* _Text_
-- -- --
Without doubt one of the most photographed sites in Cruden Country is Slains Castle. Standing there, mysterious and majestic on the very edge of the pink granite cliffs, it is a must for any landscape photographer. I am no exception, and two of my pictures of the castle appear in this year’s Cruden Country Calendar.
But it is not just the dramatic location that draws people to Slains Castle. There is the association with Bram Stoker and Dracula. Stoker spent time at Cruden Bay in 1895 as he was writing Dracula and may have used the castle as the inspiration for the vampires abode. [See the article article in Cruden Community Website] Associations with vampires always draws people!
-- -- --
* _Data extract_

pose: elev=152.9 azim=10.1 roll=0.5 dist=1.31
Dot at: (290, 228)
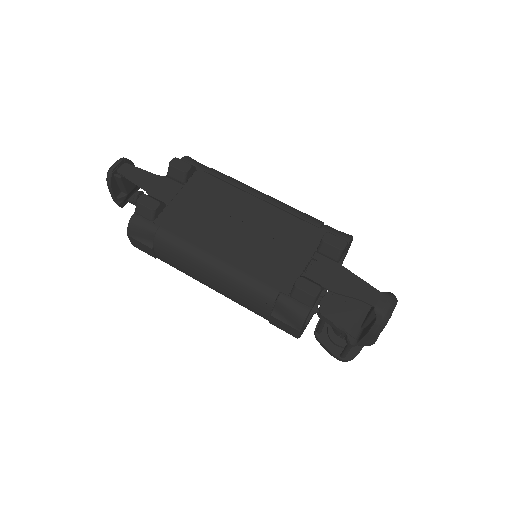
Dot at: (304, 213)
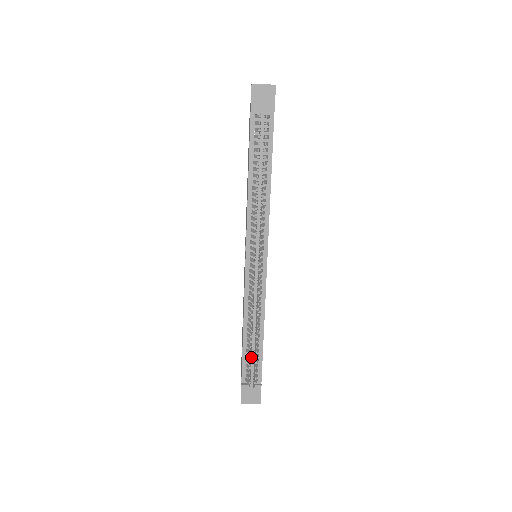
-- -- --
* _What you have to do_
Write out the part of the Slains Castle text above that starts with "But it is not" and goes on through "always draws people!". Copy it word for word.

* _Reply to the exercise_
But it is not just the dramatic location that draws people to Slains Castle. There is the association with Bram Stoker and Dracula. Stoker spent time at Cruden Bay in 1895 as he was writing Dracula and may have used the castle as the inspiration for the vampires abode. [See the article article in Cruden Community Website] Associations with vampires always draws people!